### Exercise task A
Gather every line of the listing that contains the string "construction" and copy each one out.

### Passage

= = = = = = =

Optimizing the Prometheus StatsD Exporter for Cloud Scale
Wangchong Zhou
Kong Cloud has been using StatsD and Prometheus heavily in monitoring and metrics collecting. In this blog post we discuss the use case of StatsD and Prometheus on Kong Cloud, the performance problem we found, and the way we proposed to solve it.
What is StatsD?
StatsD is a metrics server that accepts events from UDP or TCP protocol and export them to various backends. A typical StatsD event looks like:
host.sfo1.request.count:123|c
Every StatsD event is a string in a format of <metricname>:<value>|<type>. The above example represents a metric called host.sfo1.request.count with the type of counter and the value of 123.
On Kong Cloud, we use the StatsD Prometheus exporter in our metrics pipeline to measure KPIs (Key Performance Indicator) of our service. The StatsD Prometheus exporter is a daemon that listens for StatsD events and exports them in Prometheus exposition formats. The exporter has a mapping config that maps the StatsD metric to a Prometheus metric.

= = = = = = =

### Stored entries
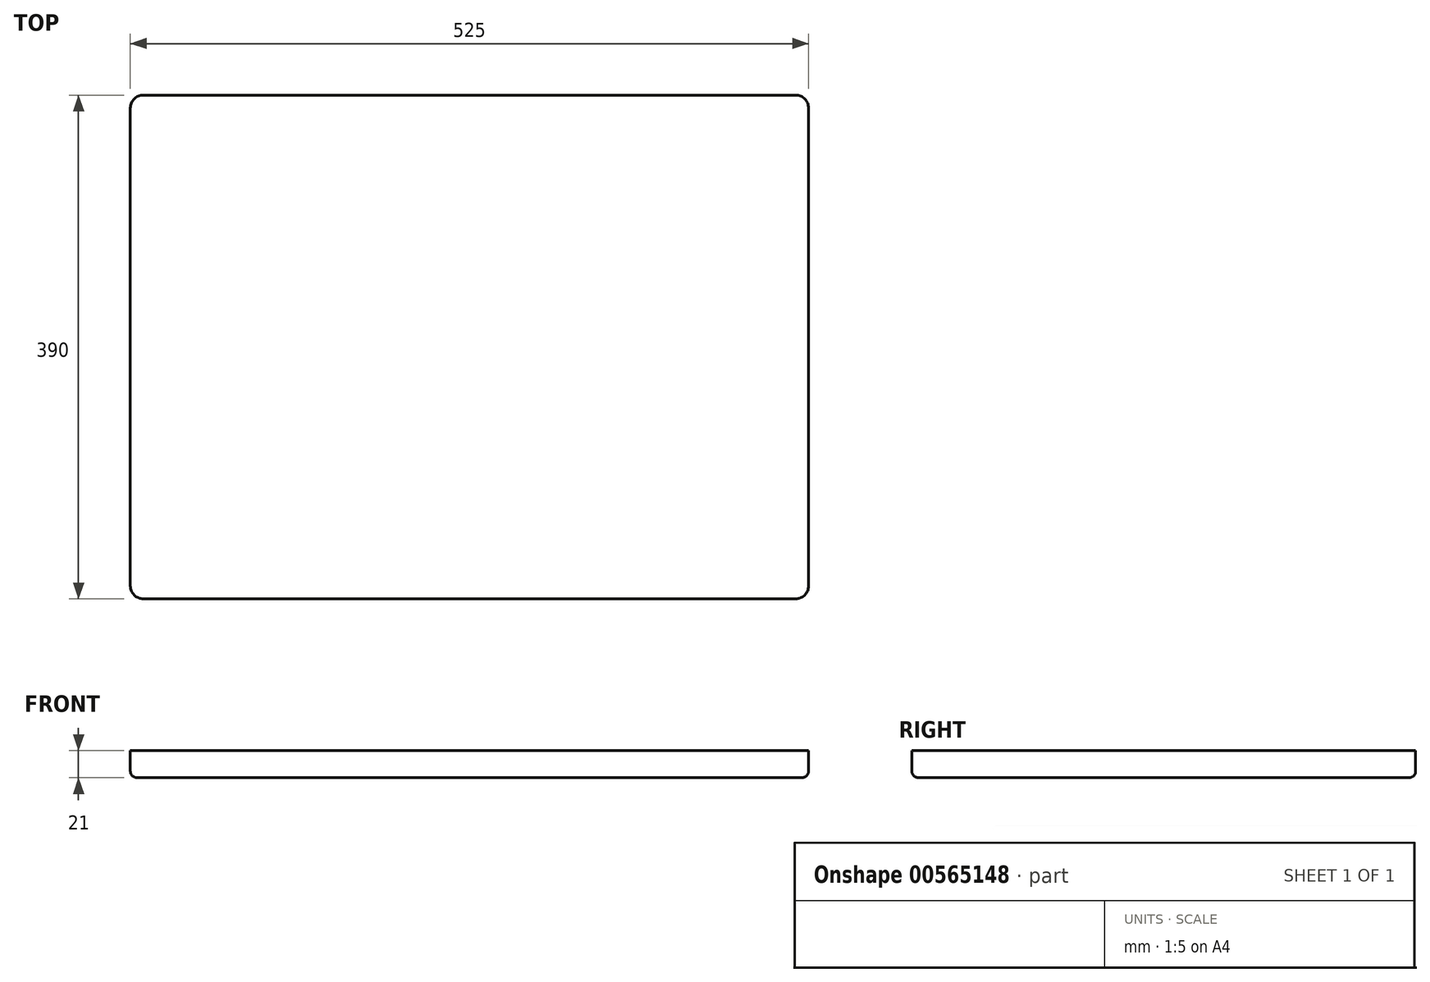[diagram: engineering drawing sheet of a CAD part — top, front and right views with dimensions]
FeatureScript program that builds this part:
annotation { "Feature Type Name" : "Feature", "Feature Type Description" : "" }
export const myFeature = defineFeature(function(context is Context, id is Id, definition is map)
    precondition{}
    {
        {
            var Q0;
            Q0=qCreatedBy(makeId("Top.planeOp"),FACE);
            var sketch = newSketch(context, id + "F0", { "sketchPlane" : qUnion([Q0])});
            skLineSegment(sketch, "E0.bottom", {"start": v(262.5, -195) * mm, "end": v(-262.5, -195) * mm});
            skLineSegment(sketch, "E0.top", {"start": v(262.5, 195) * mm, "end": v(-262.5, 195) * mm});
            skLineSegment(sketch, "E0.left", {"start": v(262.5, -195) * mm, "end": v(262.5, 195) * mm});
            skLineSegment(sketch, "E0.right", {"start": v(-262.5, -195) * mm, "end": v(-262.5, 195) * mm});
            skPoint(sketch, "E0.middle", {"position": v(0, 0) * mm});
            skSolve(sketch);
        }
        {
            var Q0;
            Q0 = qSketchRegion(id + "F0", true);
            var Q1;
            Q1=makeQuery(id+"F0.imprint","IMPRINT",FACE,{"disambiguationData":[TD([[makeQuery(id+"F0.imprint","IMPRINT",EDGE,{"derivedFrom":sQuery(id+"F0.wireOp",EDGE,"E0.bottom")}),-1.0]])]});
            extrude(context, id + "F1", {"entities" : qUnion([Q0, Q1]), "depth" : 21 * mm, "offsetDistance" : 25 * mm});
        }
        {
            var Q0;
            Q0=makeQuery(id+"F1.opExtrude","SWEPT_EDGE",EDGE,{"disambiguationData":[OSD([sQuery(id+"F0.wireOp",EDGE,"E0.top"),sQuery(id+"F0.wireOp",EDGE,"E0.right")])]});
            var Q1;
            Q1=makeQuery(id+"F1.opExtrude","SWEPT_EDGE",EDGE,{"disambiguationData":[OSD([sQuery(id+"F0.wireOp",EDGE,"E0.top"),sQuery(id+"F0.wireOp",EDGE,"E0.left")])]});
            var Q2;
            Q2=makeQuery(id+"F1.opExtrude","SWEPT_EDGE",EDGE,{"disambiguationData":[OSD([sQuery(id+"F0.wireOp",EDGE,"E0.bottom"),sQuery(id+"F0.wireOp",EDGE,"E0.left")])]});
            var Q3;
            Q3=makeQuery(id+"F1.opExtrude","SWEPT_EDGE",EDGE,{"disambiguationData":[OSD([sQuery(id+"F0.wireOp",EDGE,"E0.bottom"),sQuery(id+"F0.wireOp",EDGE,"E0.right")])]});
            fillet(context, id + "F2", {"entities" : qUnion([Q0, Q1, Q2, Q3]), "radius" : 10 * mm, "tangentPropagation" : true, "allowEdgeOverflow" : false});
        }
        {
            var Q0;
            Q0=makeQuery(id+"F1.opExtrude","CAP_EDGE",EDGE,{"disambiguationData":[OSD([sQuery(id+"F0.wireOp",EDGE,"E0.bottom")])],"isStart":true});
            fillet(context, id + "F3", {"entities" : qUnion([Q0]), "radius" : 5 * mm, "tangentPropagation" : true, "allowEdgeOverflow" : false});
        }
    });
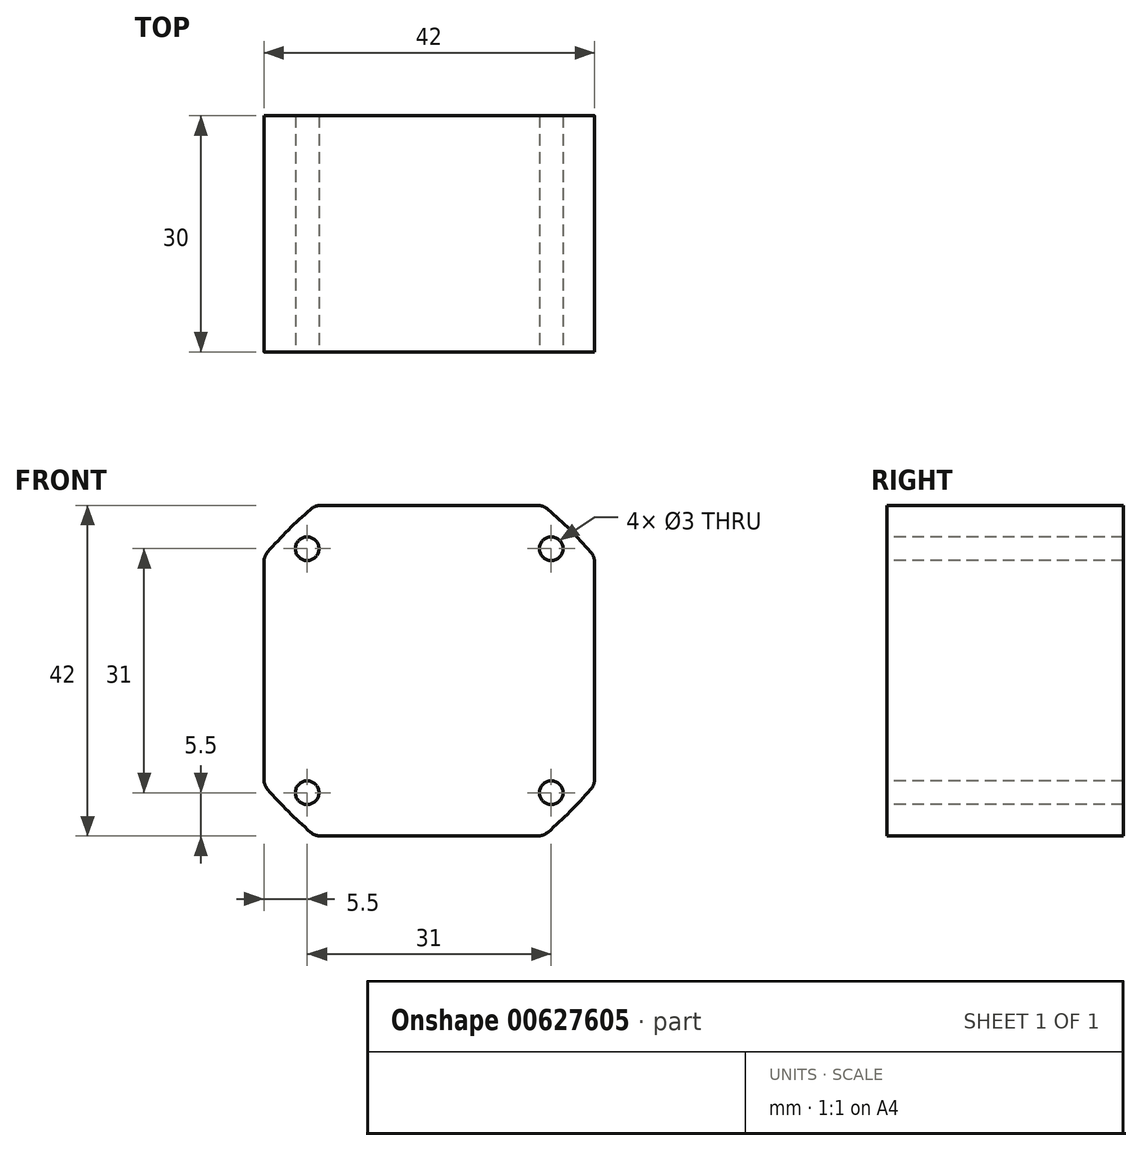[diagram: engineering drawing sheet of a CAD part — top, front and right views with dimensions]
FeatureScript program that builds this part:
annotation { "Feature Type Name" : "Feature", "Feature Type Description" : "" }
export const myFeature = defineFeature(function(context is Context, id is Id, definition is map)
    precondition{}
    {
        {
            var Q0;
            Q0=qCreatedBy(makeId("Front.planeOp"),FACE);
            var sketch = newSketch(context, id + "F0", { "sketchPlane" : qUnion([Q0])});
            skLineSegment(sketch, "E0.bottom", {"start": v(-21, 21) * mm, "end": v(21, 21) * mm, "construction": true});
            skLineSegment(sketch, "E0.top", {"start": v(-21, -21) * mm, "end": v(21, -21) * mm, "construction": true});
            skLineSegment(sketch, "E0.left", {"start": v(-21, 21) * mm, "end": v(-21, -21) * mm, "construction": true});
            skLineSegment(sketch, "E0.right", {"start": v(21, 21) * mm, "end": v(21, -21) * mm, "construction": true});
            skPoint(sketch, "E0.middle", {"position": v(0, 0) * mm});
            skArc(sketch, "E1", {"start": v(-21, 14.51) * mm, "mid": v(-17.9, 17.9) * mm, "end": v(-14.51, 21) * mm});
            skArc(sketch, "E2.1.0", {"start": v(-14.51, -21) * mm, "mid": v(-17.9, -17.9) * mm, "end": v(-21, -14.51) * mm});
            skArc(sketch, "E2.2.0", {"start": v(21, -14.51) * mm, "mid": v(17.9, -17.9) * mm, "end": v(14.51, -21) * mm});
            skArc(sketch, "E2.3.0", {"start": v(14.51, 21) * mm, "mid": v(17.9, 17.9) * mm, "end": v(21, 14.51) * mm});
            skLineSegment(sketch, "E3", {"start": v(-14.51, 21) * mm, "end": v(14.51, 21) * mm});
            skLineSegment(sketch, "E4", {"start": v(21, 14.51) * mm, "end": v(21, -14.51) * mm});
            skLineSegment(sketch, "E5", {"start": v(14.51, -21) * mm, "end": v(-14.51, -21) * mm});
            skLineSegment(sketch, "E6", {"start": v(-21, -14.51) * mm, "end": v(-21, 14.51) * mm});
            skSolve(sketch);
        }
        {
            var Q0;
            Q0 = qSketchRegion(id + "F0", true);
            extrude(context, id + "F1", {"entities" : qUnion([Q0]), "endBound" : BoundingType.SYMMETRIC, "depth" : 30 * mm, "offsetDistance" : 25 * mm});
        }
        {
            var Q0;
            Q0=makeQuery(id+"F1.opExtrude","SWEPT_EDGE",EDGE,{"disambiguationData":[OSD([sQuery(id+"F0.wireOp",EDGE,"E2.3.0"),sQuery(id+"F0.wireOp",EDGE,"E3")])]});
            var Q1;
            Q1=makeQuery(id+"F1.opExtrude","SWEPT_EDGE",EDGE,{"disambiguationData":[OSD([sQuery(id+"F0.wireOp",EDGE,"E2.3.0"),sQuery(id+"F0.wireOp",EDGE,"E4")])]});
            var Q2;
            Q2=makeQuery(id+"F1.opExtrude","SWEPT_EDGE",EDGE,{"disambiguationData":[OSD([sQuery(id+"F0.wireOp",EDGE,"E2.2.0"),sQuery(id+"F0.wireOp",EDGE,"E4")])]});
            var Q3;
            Q3=makeQuery(id+"F1.opExtrude","SWEPT_EDGE",EDGE,{"disambiguationData":[OSD([sQuery(id+"F0.wireOp",EDGE,"E2.2.0"),sQuery(id+"F0.wireOp",EDGE,"E5")])]});
            var Q4;
            Q4=makeQuery(id+"F1.opExtrude","SWEPT_EDGE",EDGE,{"disambiguationData":[OSD([sQuery(id+"F0.wireOp",EDGE,"E2.1.0"),sQuery(id+"F0.wireOp",EDGE,"E5")])]});
            var Q5;
            Q5=makeQuery(id+"F1.opExtrude","SWEPT_EDGE",EDGE,{"disambiguationData":[OSD([sQuery(id+"F0.wireOp",EDGE,"E2.1.0"),sQuery(id+"F0.wireOp",EDGE,"E6")])]});
            var Q6;
            Q6=makeQuery(id+"F1.opExtrude","SWEPT_EDGE",EDGE,{"disambiguationData":[OSD([sQuery(id+"F0.wireOp",EDGE,"E1"),sQuery(id+"F0.wireOp",EDGE,"E6")])]});
            var Q7;
            Q7=makeQuery(id+"F1.opExtrude","SWEPT_EDGE",EDGE,{"disambiguationData":[OSD([sQuery(id+"F0.wireOp",EDGE,"E1"),sQuery(id+"F0.wireOp",EDGE,"E3")])]});
            fillet(context, id + "F2", {"entities" : qUnion([Q0, Q1, Q2, Q3, Q4, Q5, Q6, Q7]), "radius" : 2 * mm, "tangentPropagation" : true, "allowEdgeOverflow" : false});
        }
        {
            var Q0;
            Q0=makeQuery(id+"F1.opExtrude","CAP_FACE",FACE,{"disambiguationData":[OSD([sQuery(id+"F0.wireOp",EDGE,"E1"),sQuery(id+"F0.wireOp",EDGE,"E2.1.0"),sQuery(id+"F0.wireOp",EDGE,"E2.2.0"),sQuery(id+"F0.wireOp",EDGE,"E2.3.0"),sQuery(id+"F0.wireOp",EDGE,"E3"),sQuery(id+"F0.wireOp",EDGE,"E4"),sQuery(id+"F0.wireOp",EDGE,"E5"),sQuery(id+"F0.wireOp",EDGE,"E6")])],"isStart":false});
            var sketch = newSketch(context, id + "F3", { "sketchPlane" : qUnion([Q0])});
            skCircle(sketch, "E7", {"center": v(15.5, 15.5) * mm, "radius": 1.5 * mm});
            skCircle(sketch, "E8.1.0", {"center": v(-15.5, 15.5) * mm, "radius": 1.5 * mm});
            skCircle(sketch, "E8.2.0", {"center": v(-15.5, -15.5) * mm, "radius": 1.5 * mm});
            skCircle(sketch, "E8.3.0", {"center": v(15.5, -15.5) * mm, "radius": 1.5 * mm});
            skPoint(sketch, "E8.center", {"position": v(0, 0) * mm});
            skSolve(sketch);
        }
        {
            var Q0;
            Q0 = qSketchRegion(id + "F3", true);
            extrude(context, id + "F4", {"entities" : qUnion([Q0]), "operationType" : NewBodyOperationType.REMOVE, "endBound" : BoundingType.THROUGH_ALL, "oppositeDirection" : true, "depth" : 25 * mm, "offsetDistance" : 25 * mm});
        }
    });
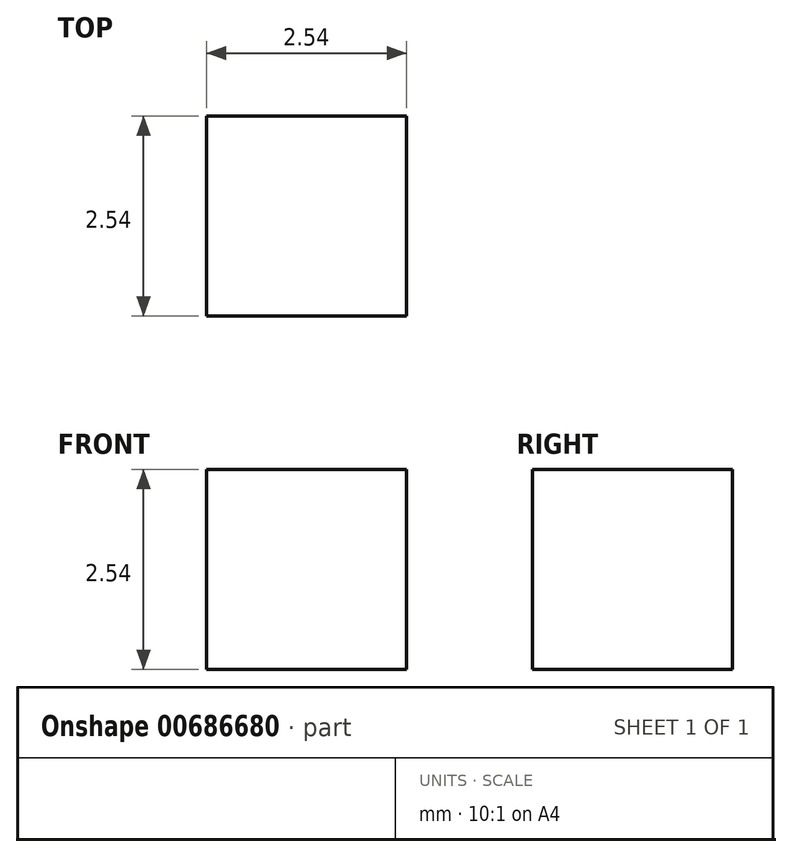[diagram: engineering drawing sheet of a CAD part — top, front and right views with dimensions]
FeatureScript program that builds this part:
annotation { "Feature Type Name" : "Feature", "Feature Type Description" : "" }
export const myFeature = defineFeature(function(context is Context, id is Id, definition is map)
    precondition{}
    {
        {
            var Q0;
            Q0=qCreatedBy(makeId("Top.planeOp"),FACE);
            var sketch = newSketch(context, id + "F0", { "sketchPlane" : qUnion([Q0])});
            skLineSegment(sketch, "E0.bottom", {"start": v(11.58, 26.76) * mm, "end": v(14.12, 26.76) * mm});
            skLineSegment(sketch, "E0.top", {"start": v(11.58, 24.22) * mm, "end": v(14.12, 24.22) * mm});
            skLineSegment(sketch, "E0.left", {"start": v(11.58, 26.76) * mm, "end": v(11.58, 24.22) * mm});
            skLineSegment(sketch, "E0.right", {"start": v(14.12, 26.76) * mm, "end": v(14.12, 24.22) * mm});
            skSolve(sketch);
        }
        {
            var Q0;
            Q0=makeQuery(id+"F0.imprint","IMPRINT",FACE,{"disambiguationData":[TD([[makeQuery(id+"F0.imprint","IMPRINT",EDGE,{"derivedFrom":sQuery(id+"F0.wireOp",EDGE,"E0.bottom")}),-1.0]])]});
            extrude(context, id + "F1", {"entities" : qUnion([Q0]), "depth" : 2.54 * mm, "offsetDistance" : 25.4 * mm});
        }
    });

= = = = = = =

### Exercise task B
Write out the passage on the Prometheus StatsD exporter between "Optimizing the Prometheus" and "value of 123.", inclusive, switching "counter" to "gauge".

### Correct response A
            skLineSegment(sketch, "E0.bottom", {"start": v(-21, 21) * mm, "end": v(21, 21) * mm, "construction": true});
            skLineSegment(sketch, "E0.top", {"start": v(-21, -21) * mm, "end": v(21, -21) * mm, "construction": true});
            skLineSegment(sketch, "E0.left", {"start": v(-21, 21) * mm, "end": v(-21, -21) * mm, "construction": true});
            skLineSegment(sketch, "E0.right", {"start": v(21, 21) * mm, "end": v(21, -21) * mm, "construction": true});

### Correct response B
Optimizing the Prometheus StatsD Exporter for Cloud Scale
Wangchong Zhou
Kong Cloud has been using StatsD and Prometheus heavily in monitoring and metrics collecting. In this blog post we discuss the use case of StatsD and Prometheus on Kong Cloud, the performance problem we found, and the way we proposed to solve it.
What is StatsD?
StatsD is a metrics server that accepts events from UDP or TCP protocol and export them to various backends. A typical StatsD event looks like:
host.sfo1.request.count:123|c
Every StatsD event is a string in a format of <metricname>:<value>|<type>. The above example represents a metric called host.sfo1.request.count with the type of gauge and the value of 123.